START Dataset excerpts

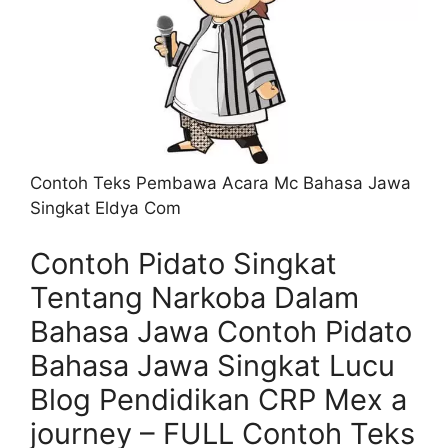
Contoh Teks Pembawa Acara Mc Bahasa Jawa
Singkat Eldya Com
Contoh Pidato Singkat
Tentang Narkoba Dalam
Bahasa Jawa Contoh Pidato
Bahasa Jawa Singkat Lucu
Blog Pendidikan CRP Mex a
journey – FULL Contoh Teks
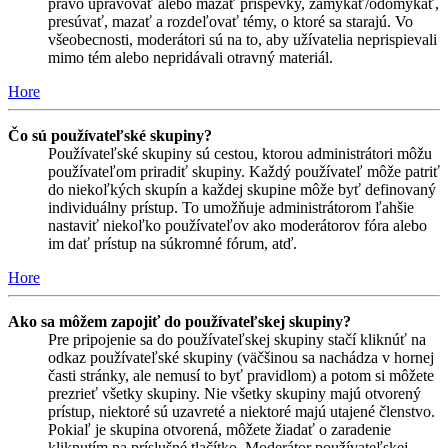
právo upravovať alebo mazať príspevky, zamykať/odomykať,
presúvať, mazať a rozdeľovať témy, o ktoré sa starajú. Vo
všeobecnosti, moderátori sú na to, aby užívatelia neprispievali
mimo tém alebo nepridávali otravný materiál.
Hore
Čo sú používateľské skupiny?
Používateľské skupiny sú cestou, ktorou administrátori môžu
používateľom priradiť skupiny. Každý používateľ môže patriť
do niekoľkých skupín a každej skupine môže byť definovaný
individuálny prístup. To umožňuje administrátorom ľahšie
nastaviť niekoľko používateľov ako moderátorov fóra alebo
im dať prístup na súkromné fórum, atď.
Hore
Ako sa môžem zapojiť do používateľskej skupiny?
Pre pripojenie sa do používateľskej skupiny stačí kliknúť na
odkaz používateľské skupiny (väčšinou sa nachádza v hornej
časti stránky, ale nemusí to byť pravidlom) a potom si môžete
prezrieť všetky skupiny. Nie všetky skupiny majú otvorený
prístup, niektoré sú uzavreté a niektoré majú utajené členstvo.
Pokiaľ je skupina otvorená, môžete žiadať o zaradenie
kliknutím na príslušné tlačítko. Moderátor používateľskej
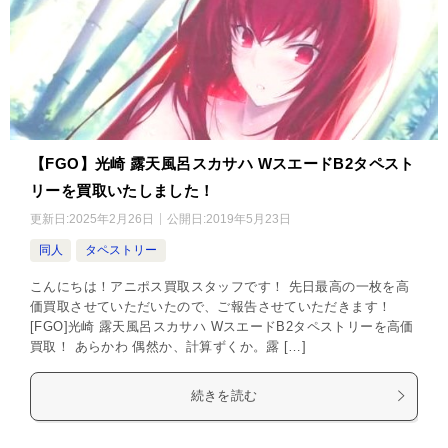
【FGO】光崎 露天風呂スカサハ WスエードB2タペスト
リーを買取いたしました！
更新日:
2025年2月26日
公開日:
2019年5月23日
同人
タペストリー
こんにちは！アニポス買取スタッフです！ 先日最高の一枚を高
価買取させていただいたので、ご報告させていただきます！
[FGO]光崎 露天風呂スカサハ WスエードB2タペストリーを高価
買取！ あらかわ 偶然か、計算ずくか。露 […]
続きを読む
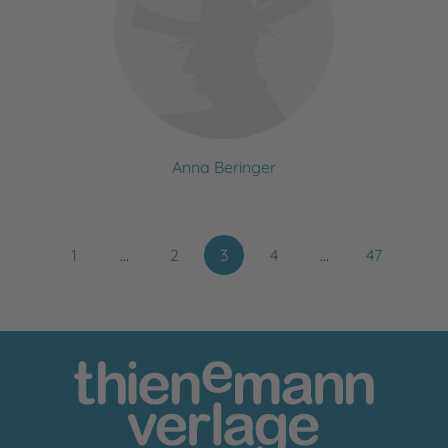
Anna Beringer
1
…
2
3
4
…
47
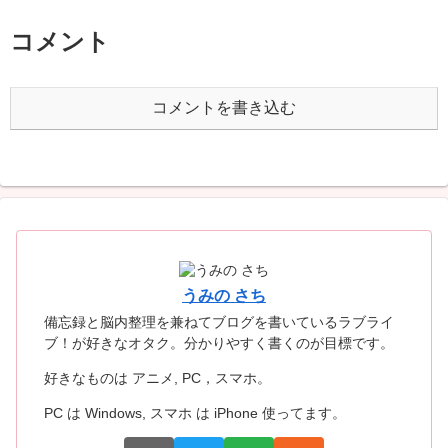
コメント
コメントを書き込む
うみの さち
備忘録と脳内整理を兼ねてブログを書いているラブライ
ブ！が好きなオタク。分かりやすく書くのが目標です。
好きなものは アニメ, PC，スマホ。
PC は Windows, スマホ は iPhone 使ってます。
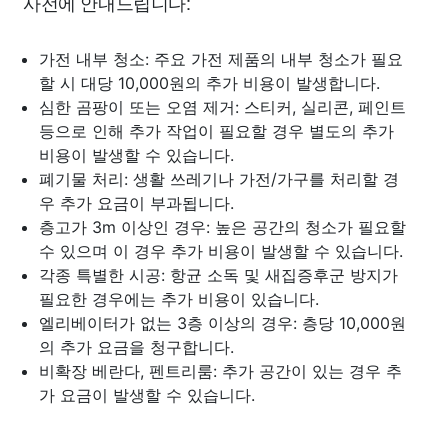
사전에 안내드립니다:
가전 내부 청소: 주요 가전 제품의 내부 청소가 필요
할 시 대당 10,000원의 추가 비용이 발생합니다.
심한 곰팡이 또는 오염 제거: 스티커, 실리콘, 페인트
등으로 인해 추가 작업이 필요할 경우 별도의 추가
비용이 발생할 수 있습니다.
폐기물 처리: 생활 쓰레기나 가전/가구를 처리할 경
우 추가 요금이 부과됩니다.
층고가 3m 이상인 경우: 높은 공간의 청소가 필요할
수 있으며 이 경우 추가 비용이 발생할 수 있습니다.
각종 특별한 시공: 항균 소독 및 새집증후군 방지가
필요한 경우에는 추가 비용이 있습니다.
엘리베이터가 없는 3층 이상의 경우: 층당 10,000원
의 추가 요금을 청구합니다.
비확장 베란다, 펜트리룸: 추가 공간이 있는 경우 추
가 요금이 발생할 수 있습니다.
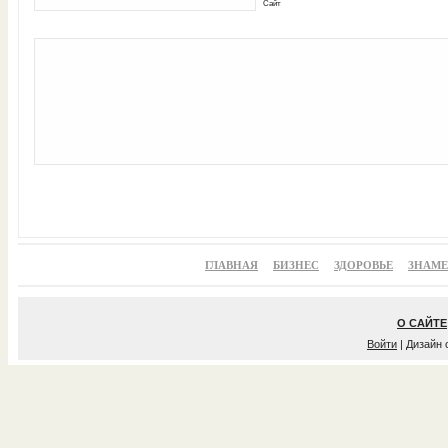
Сайт
ГЛАВНАЯ
БИЗНЕС
ЗДОРОВЬЕ
ЗНАМ
О САЙТЕ
Войти
| Дизайн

END Dataset excerpts

Task instructions:
Where does the string "Contoh" appear in the records above? Return every line that holds it.

Exercise answer:
Contoh Teks Pembawa Acara Mc Bahasa Jawa
Contoh Pidato Singkat
Bahasa Jawa Contoh Pidato
journey – FULL Contoh Teks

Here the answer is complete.